'We need a South African style of running' - Mokoka
As one of only two South African men to run under 28 minutes for 10km Stephen Mokoka believes the key to improving local performance and competing with the East Africans lies in defining a national running style. Although Shadrack Hoff was the first one to do it when he ran 27:50 in 2002, Mokoka's 27:38 national record set in 2015 has remained unthreatened as no South African man has managed to run within 30 seconds of that time clocking since. Tshipi believes it's because of the absence of a national running culture that would allow the country's top runners to work together.
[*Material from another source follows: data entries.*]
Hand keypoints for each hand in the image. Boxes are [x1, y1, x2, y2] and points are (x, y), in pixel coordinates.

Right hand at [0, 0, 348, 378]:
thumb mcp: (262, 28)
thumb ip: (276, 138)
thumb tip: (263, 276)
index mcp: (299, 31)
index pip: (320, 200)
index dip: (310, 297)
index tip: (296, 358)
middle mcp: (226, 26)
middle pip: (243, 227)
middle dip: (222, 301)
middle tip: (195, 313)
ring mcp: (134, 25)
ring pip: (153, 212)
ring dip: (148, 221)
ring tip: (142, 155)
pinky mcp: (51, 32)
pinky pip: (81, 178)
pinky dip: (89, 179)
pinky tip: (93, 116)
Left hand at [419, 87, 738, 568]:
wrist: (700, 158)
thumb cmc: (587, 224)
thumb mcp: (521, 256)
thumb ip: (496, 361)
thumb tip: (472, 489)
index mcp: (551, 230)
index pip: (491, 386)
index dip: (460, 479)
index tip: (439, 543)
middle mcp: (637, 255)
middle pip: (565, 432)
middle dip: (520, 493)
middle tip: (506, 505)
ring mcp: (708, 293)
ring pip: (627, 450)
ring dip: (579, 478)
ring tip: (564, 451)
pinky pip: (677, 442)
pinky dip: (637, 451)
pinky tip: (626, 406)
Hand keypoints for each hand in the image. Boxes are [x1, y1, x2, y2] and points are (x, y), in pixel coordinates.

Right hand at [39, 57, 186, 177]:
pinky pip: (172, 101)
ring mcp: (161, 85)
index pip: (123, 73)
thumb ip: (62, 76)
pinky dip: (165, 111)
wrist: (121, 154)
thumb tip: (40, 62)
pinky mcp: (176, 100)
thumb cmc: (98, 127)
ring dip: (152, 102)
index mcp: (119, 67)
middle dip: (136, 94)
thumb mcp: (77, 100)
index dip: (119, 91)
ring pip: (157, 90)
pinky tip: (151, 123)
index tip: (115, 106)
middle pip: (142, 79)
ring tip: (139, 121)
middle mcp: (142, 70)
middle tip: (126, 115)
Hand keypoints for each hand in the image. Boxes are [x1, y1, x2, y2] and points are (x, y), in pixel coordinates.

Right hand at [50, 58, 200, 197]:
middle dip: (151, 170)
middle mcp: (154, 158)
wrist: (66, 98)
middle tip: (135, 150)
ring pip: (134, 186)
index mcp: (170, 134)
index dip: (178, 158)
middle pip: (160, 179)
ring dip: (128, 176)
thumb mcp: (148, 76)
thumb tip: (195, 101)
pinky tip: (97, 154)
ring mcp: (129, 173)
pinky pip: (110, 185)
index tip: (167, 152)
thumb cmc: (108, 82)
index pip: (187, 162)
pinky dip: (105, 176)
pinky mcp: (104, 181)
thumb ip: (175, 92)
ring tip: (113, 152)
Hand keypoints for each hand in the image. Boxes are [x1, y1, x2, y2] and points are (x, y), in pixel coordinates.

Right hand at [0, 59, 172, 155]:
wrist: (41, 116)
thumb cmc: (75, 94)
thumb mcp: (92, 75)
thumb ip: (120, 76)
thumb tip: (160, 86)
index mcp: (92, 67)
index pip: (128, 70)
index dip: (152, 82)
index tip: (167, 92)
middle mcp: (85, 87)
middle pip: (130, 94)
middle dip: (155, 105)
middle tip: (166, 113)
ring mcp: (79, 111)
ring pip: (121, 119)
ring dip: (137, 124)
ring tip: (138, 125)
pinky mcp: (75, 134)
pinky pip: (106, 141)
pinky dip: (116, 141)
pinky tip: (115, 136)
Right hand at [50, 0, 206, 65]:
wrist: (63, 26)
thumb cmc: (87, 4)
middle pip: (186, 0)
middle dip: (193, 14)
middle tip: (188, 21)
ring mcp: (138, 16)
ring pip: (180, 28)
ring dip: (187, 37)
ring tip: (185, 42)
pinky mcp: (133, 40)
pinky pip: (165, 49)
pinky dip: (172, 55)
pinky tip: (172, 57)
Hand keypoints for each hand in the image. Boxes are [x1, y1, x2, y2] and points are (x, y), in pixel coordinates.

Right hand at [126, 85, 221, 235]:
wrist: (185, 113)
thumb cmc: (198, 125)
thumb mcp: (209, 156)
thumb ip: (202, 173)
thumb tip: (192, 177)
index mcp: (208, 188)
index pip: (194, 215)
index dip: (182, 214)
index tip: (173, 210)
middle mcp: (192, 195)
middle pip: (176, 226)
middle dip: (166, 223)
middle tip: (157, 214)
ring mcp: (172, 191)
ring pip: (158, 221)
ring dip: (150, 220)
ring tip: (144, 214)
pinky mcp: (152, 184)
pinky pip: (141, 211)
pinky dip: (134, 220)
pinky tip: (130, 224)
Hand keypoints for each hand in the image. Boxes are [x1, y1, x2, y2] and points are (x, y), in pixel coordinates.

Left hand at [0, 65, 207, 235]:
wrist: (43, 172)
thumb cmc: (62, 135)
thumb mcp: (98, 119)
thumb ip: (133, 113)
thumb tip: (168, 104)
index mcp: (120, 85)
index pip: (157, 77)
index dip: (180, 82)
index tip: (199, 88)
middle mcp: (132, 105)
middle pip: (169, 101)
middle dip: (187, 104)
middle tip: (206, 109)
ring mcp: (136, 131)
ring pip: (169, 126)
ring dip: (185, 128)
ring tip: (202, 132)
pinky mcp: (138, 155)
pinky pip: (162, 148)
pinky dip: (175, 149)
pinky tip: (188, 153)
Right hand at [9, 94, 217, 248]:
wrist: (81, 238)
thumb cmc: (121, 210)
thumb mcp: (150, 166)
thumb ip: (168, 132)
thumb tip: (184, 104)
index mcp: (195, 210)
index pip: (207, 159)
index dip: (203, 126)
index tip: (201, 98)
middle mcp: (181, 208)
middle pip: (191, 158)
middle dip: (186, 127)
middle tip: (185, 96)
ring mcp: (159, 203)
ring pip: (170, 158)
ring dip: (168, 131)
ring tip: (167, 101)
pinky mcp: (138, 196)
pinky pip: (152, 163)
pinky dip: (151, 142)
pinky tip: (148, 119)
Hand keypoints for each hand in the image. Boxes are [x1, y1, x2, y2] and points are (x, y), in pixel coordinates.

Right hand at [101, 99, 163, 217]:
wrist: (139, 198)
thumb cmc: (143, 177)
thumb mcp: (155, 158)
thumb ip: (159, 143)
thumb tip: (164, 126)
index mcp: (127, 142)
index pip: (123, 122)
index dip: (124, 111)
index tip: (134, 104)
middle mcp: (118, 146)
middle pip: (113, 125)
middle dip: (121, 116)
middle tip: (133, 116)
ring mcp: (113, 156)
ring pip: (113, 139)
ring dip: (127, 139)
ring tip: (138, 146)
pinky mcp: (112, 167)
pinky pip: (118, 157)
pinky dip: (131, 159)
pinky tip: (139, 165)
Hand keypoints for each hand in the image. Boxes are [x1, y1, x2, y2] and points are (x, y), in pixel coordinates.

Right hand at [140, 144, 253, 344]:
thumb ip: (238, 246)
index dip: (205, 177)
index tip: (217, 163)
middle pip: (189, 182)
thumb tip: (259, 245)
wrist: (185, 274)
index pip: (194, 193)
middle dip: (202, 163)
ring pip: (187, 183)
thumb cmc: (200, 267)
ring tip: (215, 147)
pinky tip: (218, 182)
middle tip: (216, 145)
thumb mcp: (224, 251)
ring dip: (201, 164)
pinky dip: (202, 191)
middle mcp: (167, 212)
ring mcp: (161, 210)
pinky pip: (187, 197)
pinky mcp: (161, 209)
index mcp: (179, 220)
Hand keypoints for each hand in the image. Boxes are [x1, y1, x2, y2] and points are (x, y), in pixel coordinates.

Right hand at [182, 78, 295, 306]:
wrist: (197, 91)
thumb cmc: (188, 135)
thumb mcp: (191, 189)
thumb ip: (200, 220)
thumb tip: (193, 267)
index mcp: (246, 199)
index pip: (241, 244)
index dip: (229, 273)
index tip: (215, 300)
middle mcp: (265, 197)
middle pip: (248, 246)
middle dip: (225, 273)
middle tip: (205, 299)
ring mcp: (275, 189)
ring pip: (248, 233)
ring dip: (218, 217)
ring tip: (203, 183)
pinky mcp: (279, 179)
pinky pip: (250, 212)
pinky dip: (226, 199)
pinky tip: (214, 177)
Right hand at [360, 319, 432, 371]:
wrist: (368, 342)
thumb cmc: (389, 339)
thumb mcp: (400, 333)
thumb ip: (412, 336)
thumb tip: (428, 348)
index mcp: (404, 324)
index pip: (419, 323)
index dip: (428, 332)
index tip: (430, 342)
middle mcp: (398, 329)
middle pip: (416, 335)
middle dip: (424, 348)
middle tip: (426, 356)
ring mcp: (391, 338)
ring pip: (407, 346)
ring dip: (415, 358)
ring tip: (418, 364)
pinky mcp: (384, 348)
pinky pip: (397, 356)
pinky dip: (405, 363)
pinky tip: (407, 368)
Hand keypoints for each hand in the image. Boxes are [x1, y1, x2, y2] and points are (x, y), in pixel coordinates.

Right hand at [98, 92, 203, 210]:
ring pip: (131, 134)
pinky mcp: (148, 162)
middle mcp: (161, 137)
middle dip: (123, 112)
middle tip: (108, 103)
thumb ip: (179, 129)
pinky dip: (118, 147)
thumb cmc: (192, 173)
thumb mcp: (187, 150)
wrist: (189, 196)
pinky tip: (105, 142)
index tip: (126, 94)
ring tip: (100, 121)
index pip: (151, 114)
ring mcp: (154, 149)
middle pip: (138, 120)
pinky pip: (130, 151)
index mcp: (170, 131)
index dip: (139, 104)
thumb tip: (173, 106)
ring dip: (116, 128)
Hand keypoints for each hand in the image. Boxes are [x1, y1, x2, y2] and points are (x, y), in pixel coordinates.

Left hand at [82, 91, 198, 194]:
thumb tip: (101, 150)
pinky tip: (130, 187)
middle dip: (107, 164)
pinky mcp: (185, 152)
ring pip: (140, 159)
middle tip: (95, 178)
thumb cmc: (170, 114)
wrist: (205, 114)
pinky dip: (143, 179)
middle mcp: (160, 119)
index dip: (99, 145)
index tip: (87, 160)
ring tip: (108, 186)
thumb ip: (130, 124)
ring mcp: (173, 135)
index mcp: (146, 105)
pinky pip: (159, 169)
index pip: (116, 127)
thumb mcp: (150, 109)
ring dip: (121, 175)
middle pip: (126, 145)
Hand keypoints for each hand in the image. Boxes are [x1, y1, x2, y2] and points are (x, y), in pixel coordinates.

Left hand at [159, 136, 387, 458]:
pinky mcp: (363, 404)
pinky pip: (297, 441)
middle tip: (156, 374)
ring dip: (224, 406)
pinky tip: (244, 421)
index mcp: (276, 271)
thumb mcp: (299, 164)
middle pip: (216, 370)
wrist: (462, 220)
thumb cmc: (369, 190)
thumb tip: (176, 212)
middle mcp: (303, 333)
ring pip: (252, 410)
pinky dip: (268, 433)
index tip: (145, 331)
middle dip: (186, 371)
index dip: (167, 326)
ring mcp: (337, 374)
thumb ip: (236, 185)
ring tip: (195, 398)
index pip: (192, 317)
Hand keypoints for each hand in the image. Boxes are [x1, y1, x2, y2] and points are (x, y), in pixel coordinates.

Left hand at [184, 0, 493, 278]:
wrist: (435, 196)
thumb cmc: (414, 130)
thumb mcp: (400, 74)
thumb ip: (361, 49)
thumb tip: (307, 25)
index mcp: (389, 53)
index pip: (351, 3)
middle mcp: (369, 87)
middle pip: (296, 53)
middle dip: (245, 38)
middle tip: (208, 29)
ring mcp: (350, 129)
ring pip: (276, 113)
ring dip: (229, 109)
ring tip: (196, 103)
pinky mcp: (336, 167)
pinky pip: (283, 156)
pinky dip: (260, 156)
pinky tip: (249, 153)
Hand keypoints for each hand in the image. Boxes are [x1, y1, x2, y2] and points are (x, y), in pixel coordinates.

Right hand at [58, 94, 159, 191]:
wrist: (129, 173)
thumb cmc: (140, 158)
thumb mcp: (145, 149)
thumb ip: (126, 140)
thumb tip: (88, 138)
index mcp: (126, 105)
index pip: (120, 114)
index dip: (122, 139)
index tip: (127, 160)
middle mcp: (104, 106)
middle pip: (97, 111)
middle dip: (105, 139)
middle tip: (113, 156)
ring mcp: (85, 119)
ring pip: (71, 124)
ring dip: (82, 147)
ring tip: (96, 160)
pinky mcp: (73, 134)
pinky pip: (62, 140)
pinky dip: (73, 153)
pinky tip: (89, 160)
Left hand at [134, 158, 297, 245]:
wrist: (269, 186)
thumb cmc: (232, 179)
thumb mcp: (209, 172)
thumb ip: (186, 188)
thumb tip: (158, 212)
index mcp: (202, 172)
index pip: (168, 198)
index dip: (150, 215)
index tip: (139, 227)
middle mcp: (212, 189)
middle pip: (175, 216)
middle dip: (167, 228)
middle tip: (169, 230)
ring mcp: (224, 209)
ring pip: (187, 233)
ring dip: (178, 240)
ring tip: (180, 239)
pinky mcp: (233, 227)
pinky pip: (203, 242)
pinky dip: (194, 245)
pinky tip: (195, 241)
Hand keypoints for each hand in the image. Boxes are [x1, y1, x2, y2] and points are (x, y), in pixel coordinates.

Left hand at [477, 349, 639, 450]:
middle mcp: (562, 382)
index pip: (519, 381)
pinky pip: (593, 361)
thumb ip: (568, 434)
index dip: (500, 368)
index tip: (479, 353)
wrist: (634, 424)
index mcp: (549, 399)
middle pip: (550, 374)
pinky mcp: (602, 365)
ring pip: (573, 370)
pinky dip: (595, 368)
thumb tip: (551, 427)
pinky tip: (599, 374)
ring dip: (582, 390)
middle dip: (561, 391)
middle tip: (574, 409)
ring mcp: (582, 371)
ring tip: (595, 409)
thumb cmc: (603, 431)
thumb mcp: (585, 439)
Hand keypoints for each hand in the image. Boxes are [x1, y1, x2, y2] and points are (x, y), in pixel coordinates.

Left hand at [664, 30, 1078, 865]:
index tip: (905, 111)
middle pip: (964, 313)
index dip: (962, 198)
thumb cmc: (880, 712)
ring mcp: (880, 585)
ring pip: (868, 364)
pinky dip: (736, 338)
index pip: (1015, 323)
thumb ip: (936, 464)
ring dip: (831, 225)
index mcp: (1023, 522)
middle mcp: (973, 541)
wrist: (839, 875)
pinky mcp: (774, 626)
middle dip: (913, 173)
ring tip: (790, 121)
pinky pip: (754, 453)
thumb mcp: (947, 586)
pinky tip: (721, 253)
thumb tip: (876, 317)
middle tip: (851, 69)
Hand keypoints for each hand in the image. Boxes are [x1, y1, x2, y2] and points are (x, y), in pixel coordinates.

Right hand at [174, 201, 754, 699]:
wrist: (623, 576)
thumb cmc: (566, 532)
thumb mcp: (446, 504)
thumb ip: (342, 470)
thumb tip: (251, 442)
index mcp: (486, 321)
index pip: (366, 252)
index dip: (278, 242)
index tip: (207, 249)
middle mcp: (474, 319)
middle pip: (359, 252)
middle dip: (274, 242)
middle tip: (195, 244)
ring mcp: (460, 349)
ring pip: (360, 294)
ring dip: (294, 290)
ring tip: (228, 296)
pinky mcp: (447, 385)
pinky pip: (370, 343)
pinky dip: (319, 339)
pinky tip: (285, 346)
"Every country has its own unique way of racing. You look at East Africans they go for a suicidal pace. It's actually easier to push the second half of the race than to go suicide because you pay once you hit the wall. You look at Americans - they run systematically. So I wish we can have our own way of racing. I wish we can have our own way of racing," he said.
Mokoka's candid comments came during a live panel discussion ahead of the Absa RUN YOUR CITY CAPE TOWN 10k which takes place on Sunday. Expected to challenge the likes of Kenya's Daniel Simui Ebenyo who ran 26:58 in January, the multiple SA record champion and record holder argues that local athletes have the talent but need to work on their racing brains if they are to emerge victorious against the Ethiopians and Kenyans.
"It depends which style do we prefer. I remember when I was running in Durban (Absa RUN YOUR CITY DURBAN 10k) last year, I started with a 2:48 first kilometre which is 28:20 10km pace. Then I find the guys going 8:14 through 3 kays! I asked them where are you going? I think we as South Africans must find a way that can make us run very quickly. I remember when I ran my 27:38, we went 14:04 through halfway. So it's always nice to be able to pace systematically. If we work in a group then let's pace systematically," he explained.
Although likely to be viewed as a criticism of local athletes by some, what the man who gold in the 10 000m at the 2016 African Championships is essentially asking is why South African athletes sometimes struggle to convert fast starts into fast times? His insight is perhaps one of the reasons why he doesn't always go with the lead bunch of athletes and comes from behind like he did when he finished in third during last year's Absa RUN YOUR CITY Series race in Cape Town.
Mokoka will line up alongside Elroy Gelant as they face Ebenyo, Isaac Kipkemboi and other East Africans. SA 10 000m champion Mbuleli Mathanga as well as up and coming 21-year old Maxime Chaumeton are also in the lineup, but reigning SA 10km and 21km champion Precious Mashele is out due to illness.